[Saved data entries]
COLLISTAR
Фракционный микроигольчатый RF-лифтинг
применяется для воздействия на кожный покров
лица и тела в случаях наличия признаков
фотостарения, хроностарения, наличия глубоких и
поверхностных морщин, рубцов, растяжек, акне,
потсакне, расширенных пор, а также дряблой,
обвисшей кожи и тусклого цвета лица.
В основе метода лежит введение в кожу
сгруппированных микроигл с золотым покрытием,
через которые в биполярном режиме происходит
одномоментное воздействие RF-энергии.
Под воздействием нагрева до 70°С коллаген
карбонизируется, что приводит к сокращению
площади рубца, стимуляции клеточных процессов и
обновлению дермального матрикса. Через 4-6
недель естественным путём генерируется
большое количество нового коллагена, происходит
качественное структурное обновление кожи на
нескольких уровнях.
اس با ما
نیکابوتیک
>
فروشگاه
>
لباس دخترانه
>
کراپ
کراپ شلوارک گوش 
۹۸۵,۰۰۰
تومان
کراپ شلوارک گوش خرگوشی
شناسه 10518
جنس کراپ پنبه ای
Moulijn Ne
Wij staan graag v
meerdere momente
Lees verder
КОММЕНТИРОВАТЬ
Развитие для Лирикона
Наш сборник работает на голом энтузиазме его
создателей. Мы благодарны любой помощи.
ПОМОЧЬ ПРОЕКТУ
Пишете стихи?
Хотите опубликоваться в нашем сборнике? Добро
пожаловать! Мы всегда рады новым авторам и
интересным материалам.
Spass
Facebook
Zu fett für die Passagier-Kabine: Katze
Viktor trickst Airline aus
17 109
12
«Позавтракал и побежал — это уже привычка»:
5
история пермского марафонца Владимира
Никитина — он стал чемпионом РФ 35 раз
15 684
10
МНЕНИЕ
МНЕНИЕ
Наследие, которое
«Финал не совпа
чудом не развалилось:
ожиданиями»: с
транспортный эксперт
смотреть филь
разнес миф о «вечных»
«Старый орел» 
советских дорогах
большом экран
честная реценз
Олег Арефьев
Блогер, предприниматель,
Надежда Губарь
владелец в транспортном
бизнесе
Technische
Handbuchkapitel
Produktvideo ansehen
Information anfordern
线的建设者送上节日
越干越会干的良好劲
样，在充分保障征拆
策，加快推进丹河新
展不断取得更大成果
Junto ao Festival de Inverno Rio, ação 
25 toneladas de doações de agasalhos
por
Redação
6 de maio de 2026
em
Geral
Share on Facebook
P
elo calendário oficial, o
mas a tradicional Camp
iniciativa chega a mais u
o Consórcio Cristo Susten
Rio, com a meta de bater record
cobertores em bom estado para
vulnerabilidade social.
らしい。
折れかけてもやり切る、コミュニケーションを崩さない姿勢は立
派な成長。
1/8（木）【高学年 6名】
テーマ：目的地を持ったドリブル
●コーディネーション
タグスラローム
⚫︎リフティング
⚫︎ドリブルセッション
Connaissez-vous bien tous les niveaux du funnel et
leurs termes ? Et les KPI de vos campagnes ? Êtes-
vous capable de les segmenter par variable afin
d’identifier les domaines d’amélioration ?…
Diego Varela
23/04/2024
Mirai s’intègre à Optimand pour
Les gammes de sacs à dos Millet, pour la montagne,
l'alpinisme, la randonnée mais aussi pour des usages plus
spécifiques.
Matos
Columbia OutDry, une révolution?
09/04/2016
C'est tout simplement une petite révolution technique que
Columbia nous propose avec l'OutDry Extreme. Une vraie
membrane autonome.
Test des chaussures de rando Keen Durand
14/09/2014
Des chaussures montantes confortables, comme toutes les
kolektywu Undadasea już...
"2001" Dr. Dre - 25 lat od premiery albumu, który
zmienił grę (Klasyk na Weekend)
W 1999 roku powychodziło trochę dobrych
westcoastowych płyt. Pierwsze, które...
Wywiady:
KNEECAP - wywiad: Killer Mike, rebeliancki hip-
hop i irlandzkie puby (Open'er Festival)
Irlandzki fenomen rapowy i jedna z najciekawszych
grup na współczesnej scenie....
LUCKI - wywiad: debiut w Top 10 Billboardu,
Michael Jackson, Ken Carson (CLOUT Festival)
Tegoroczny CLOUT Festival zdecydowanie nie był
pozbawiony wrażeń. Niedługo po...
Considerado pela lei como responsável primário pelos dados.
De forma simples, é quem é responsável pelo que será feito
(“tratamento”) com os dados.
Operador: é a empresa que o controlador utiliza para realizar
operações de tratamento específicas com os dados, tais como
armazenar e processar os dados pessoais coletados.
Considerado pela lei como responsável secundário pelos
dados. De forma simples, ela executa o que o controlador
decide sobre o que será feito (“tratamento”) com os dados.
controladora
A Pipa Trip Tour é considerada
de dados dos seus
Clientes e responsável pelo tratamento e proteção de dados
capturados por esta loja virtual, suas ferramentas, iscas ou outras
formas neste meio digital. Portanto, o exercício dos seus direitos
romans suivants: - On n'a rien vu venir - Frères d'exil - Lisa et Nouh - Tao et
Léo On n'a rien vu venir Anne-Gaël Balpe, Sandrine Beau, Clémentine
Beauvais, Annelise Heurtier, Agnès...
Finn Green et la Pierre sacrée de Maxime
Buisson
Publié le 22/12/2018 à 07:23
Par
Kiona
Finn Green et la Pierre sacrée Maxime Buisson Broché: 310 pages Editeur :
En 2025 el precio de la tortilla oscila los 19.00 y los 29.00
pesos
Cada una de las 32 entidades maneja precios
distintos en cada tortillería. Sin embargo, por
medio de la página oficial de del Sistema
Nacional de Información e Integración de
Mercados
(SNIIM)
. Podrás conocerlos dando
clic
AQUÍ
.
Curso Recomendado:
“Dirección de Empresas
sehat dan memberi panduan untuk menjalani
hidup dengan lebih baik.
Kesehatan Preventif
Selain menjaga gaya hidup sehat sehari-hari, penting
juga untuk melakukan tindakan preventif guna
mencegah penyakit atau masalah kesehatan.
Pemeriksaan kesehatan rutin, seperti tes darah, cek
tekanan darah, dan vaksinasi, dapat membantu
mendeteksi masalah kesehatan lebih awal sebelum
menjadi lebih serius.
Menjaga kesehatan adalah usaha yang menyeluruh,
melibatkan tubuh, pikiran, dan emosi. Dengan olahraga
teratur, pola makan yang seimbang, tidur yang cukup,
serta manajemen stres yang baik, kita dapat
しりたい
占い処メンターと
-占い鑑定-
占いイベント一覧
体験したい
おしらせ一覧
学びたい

> _Try it_
Out of the data above, give again only the lines starting at the one holding "C'est tout simplement" and ending at the one holding "Cada una de las 32 entidades maneja precios", unchanged.

> _Exercise output_
C'est tout simplement une petite révolution technique que
Columbia nous propose avec l'OutDry Extreme. Une vraie
membrane autonome.
Test des chaussures de rando Keen Durand
14/09/2014
Des chaussures montantes confortables, comme toutes les
kolektywu Undadasea już...
"2001" Dr. Dre - 25 lat od premiery albumu, który
zmienił grę (Klasyk na Weekend)
W 1999 roku powychodziło trochę dobrych
westcoastowych płyt. Pierwsze, które...
Wywiady:
KNEECAP - wywiad: Killer Mike, rebeliancki hip-
hop i irlandzkie puby (Open'er Festival)
Irlandzki fenomen rapowy i jedna z najciekawszych
grup na współczesnej scenie....
LUCKI - wywiad: debiut w Top 10 Billboardu,
Michael Jackson, Ken Carson (CLOUT Festival)
Tegoroczny CLOUT Festival zdecydowanie nie był
pozbawiony wrażeń. Niedługo po...
Considerado pela lei como responsável primário pelos dados.
De forma simples, é quem é responsável pelo que será feito
(“tratamento”) com os dados.
Operador: é a empresa que o controlador utiliza para realizar
operações de tratamento específicas com os dados, tais como
armazenar e processar os dados pessoais coletados.
Considerado pela lei como responsável secundário pelos
dados. De forma simples, ela executa o que o controlador
decide sobre o que será feito (“tratamento”) com os dados.
controladora
A Pipa Trip Tour é considerada
de dados dos seus
Clientes e responsável pelo tratamento e proteção de dados
capturados por esta loja virtual, suas ferramentas, iscas ou outras
formas neste meio digital. Portanto, o exercício dos seus direitos
romans suivants: - On n'a rien vu venir - Frères d'exil - Lisa et Nouh - Tao et
Léo On n'a rien vu venir Anne-Gaël Balpe, Sandrine Beau, Clémentine
Beauvais, Annelise Heurtier, Agnès...
Finn Green et la Pierre sacrée de Maxime
Buisson
Publié le 22/12/2018 à 07:23
Par
Kiona
Finn Green et la Pierre sacrée Maxime Buisson Broché: 310 pages Editeur :
En 2025 el precio de la tortilla oscila los 19.00 y los 29.00
pesos
Cada una de las 32 entidades maneja precios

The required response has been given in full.